Blog of science and life
Django full text search (Postgres)
Let's say we have a large database, few milions row, one-to-many relationship models with some text field, and we want to search some keywords.
Traditional way will be real pain and slow, I know. So let's do something smart and enjoy lightning-fast execution with Full Text Search.
Suppose we have an app named main and it's models look like this
from django.db import models
class Parent(models.Model):
title = models.CharField(max_length=255)
class Child(models.Model):
parent = models.ForeignKey(Parent, on_delete=models.CASCADE, related_name="children")
content = models.TextField(null=True, blank=True)
For example, we want to search keyword in childs content, and we want to do it quick! You can do like this, but that not quick enough for me. Maybe because I have too damn much data. But there are other way. First we need to add this line to settings.py
settings = [
# ...
"django.contrib.postgres",
# ...
]
Then we add SearchVectorField to the model
search_vector = SearchVectorField(null=True, blank=True)

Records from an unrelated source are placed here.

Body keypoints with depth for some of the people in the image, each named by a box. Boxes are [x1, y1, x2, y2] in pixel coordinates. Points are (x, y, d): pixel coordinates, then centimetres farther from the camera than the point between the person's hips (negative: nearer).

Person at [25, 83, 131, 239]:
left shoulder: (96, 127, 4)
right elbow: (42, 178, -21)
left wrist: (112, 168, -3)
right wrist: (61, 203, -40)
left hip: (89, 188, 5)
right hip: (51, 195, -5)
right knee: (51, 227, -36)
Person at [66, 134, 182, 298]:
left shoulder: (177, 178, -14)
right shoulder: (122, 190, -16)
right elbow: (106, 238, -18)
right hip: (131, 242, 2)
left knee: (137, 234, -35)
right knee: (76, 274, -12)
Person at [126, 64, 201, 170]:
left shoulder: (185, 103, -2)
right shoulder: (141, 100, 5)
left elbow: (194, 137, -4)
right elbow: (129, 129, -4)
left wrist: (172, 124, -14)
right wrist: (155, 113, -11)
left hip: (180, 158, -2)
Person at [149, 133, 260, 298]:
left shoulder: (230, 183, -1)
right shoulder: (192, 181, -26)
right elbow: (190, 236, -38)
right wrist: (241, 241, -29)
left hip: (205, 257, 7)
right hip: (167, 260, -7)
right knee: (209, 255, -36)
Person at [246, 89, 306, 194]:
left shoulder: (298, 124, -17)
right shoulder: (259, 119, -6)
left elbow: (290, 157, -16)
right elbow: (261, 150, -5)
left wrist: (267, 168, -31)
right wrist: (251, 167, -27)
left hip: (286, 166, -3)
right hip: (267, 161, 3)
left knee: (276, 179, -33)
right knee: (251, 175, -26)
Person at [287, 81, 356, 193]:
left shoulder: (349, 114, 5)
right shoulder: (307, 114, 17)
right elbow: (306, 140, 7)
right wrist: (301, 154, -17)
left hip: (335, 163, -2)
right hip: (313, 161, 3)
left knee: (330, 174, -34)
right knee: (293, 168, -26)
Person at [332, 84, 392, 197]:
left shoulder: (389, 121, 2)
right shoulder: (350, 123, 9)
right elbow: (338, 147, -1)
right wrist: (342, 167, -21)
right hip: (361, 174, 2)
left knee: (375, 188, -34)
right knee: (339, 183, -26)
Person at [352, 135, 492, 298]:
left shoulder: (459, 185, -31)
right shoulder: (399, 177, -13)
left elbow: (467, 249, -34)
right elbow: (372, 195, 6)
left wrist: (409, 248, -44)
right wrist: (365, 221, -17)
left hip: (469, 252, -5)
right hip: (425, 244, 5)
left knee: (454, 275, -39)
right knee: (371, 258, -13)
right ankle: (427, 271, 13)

Finally we can create index
from django.contrib.postgres.search import SearchVectorField
from django.contrib.postgres.indexes import GinIndex
class Child(models.Model):
content = models.TextField(null=True, blank=True)

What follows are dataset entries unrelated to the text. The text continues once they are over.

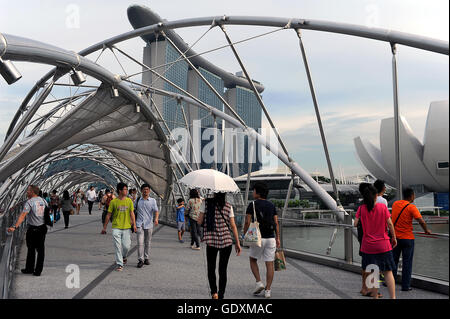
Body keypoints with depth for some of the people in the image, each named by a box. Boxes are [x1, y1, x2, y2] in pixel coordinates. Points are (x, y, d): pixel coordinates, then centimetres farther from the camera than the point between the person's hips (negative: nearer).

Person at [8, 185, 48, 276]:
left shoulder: (29, 202, -14)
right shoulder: (43, 201, 4)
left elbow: (23, 215, -24)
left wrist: (15, 227, -29)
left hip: (32, 229, -5)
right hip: (43, 227, 5)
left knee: (31, 249, 10)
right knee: (40, 249, 10)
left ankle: (29, 269, 21)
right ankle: (38, 271, 15)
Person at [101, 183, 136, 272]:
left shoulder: (129, 201, 3)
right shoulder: (113, 202, -2)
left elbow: (132, 213, 3)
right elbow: (108, 215, 3)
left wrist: (134, 224, -8)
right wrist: (104, 227, 5)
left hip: (127, 227, 1)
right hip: (116, 227, -1)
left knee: (126, 246, 1)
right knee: (118, 246, -4)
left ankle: (124, 256, 34)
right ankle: (119, 264, 7)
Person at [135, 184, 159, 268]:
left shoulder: (152, 200, 3)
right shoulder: (137, 200, 8)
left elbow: (156, 211, -7)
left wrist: (156, 219, -25)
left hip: (149, 224, 0)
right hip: (139, 224, 0)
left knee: (147, 243, 9)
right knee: (140, 242, -9)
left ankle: (146, 258, 21)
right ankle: (140, 260, -5)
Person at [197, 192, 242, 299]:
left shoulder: (206, 203, -4)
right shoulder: (228, 206, 0)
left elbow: (199, 222, -4)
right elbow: (233, 226, 0)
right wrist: (237, 243, 5)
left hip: (211, 241, -1)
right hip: (226, 242, 1)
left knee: (211, 269, 15)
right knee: (222, 270, 12)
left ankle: (214, 292, -1)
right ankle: (221, 295, 15)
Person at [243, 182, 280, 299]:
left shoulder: (252, 205, -5)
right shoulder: (272, 205, 8)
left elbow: (247, 222, -8)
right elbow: (276, 223, 6)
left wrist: (245, 235, 5)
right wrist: (278, 238, 10)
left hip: (258, 238, -3)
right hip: (271, 238, 3)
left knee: (253, 259, 18)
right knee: (270, 264, 6)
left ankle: (259, 283, 6)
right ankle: (267, 290, 8)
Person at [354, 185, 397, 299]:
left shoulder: (361, 209, -4)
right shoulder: (382, 207, -5)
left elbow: (355, 223, -3)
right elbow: (390, 223, -4)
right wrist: (394, 238, 7)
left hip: (368, 246, 0)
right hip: (383, 245, 0)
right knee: (388, 272, 7)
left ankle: (375, 295, 15)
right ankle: (393, 297, 2)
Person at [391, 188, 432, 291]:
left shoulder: (395, 204, 4)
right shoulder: (411, 207, -14)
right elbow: (422, 221, -20)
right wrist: (426, 230, -2)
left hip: (395, 237, 5)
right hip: (407, 238, -5)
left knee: (394, 260, 16)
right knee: (407, 262, 5)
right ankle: (405, 286, 9)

search_vector = SearchVectorField(null=True, blank=True)
class Meta:
indexes = [GinIndex(fields=['search_vector'])]
Now for the old data, we need to run this line to update their search vector, you may run this as a script or run it in python manage.py shell
from django.contrib.postgres.search import SearchVector
Child.objects.update(search_vector=SearchVector('content'))
That will do the trick. Now you can search like a pro, high accuracy and high performance.

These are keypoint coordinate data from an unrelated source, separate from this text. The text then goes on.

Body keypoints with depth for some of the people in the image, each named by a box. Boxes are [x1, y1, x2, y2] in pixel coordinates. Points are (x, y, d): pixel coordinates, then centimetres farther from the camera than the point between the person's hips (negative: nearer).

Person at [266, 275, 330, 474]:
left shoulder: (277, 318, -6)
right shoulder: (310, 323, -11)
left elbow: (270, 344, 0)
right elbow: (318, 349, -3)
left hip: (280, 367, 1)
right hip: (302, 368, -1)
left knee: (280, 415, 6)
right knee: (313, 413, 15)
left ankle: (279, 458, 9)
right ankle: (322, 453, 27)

Child.objects.filter(search_vector=keywords)
Child.objects.filter(search_vector=keywords).values_list("parent", flat=True).distinct() # To get all parent objects, for various purposes
You may think, "Oh, simple and elegant, like the way nature should be". But that's not it. We not done yet. We need to update search vector for new created objects too. And we'll using the power of Django Signal.
Let's create a file signals.py inside main directory, and fill it with
from django.db.models.signals import post_save
from django.dispatch import receiver
from django.contrib.postgres.search import SearchVector
from main.models import Child
@receiver(post_save, sender=Child)
def update_search_vector(sender, instance, **kwargs):
Child.objects.filter(id=instance.id).update(search_vector=SearchVector('content'))
You may ask "Why not just assign instance.search_vector=SearchVector('content')
then instance.save()
?". Good question, but we can not do that. You may try and got this error
F() expressions can only be used to update, not to insert.
Search and read the reasons. Last thing, we need to register the signal to our app. Update the file main/apps.py to add this line:
def ready(self):
import main.signals
Then main/__init__.py
default_app_config = "main.apps.MainConfig"
And we are officially done. Good luck.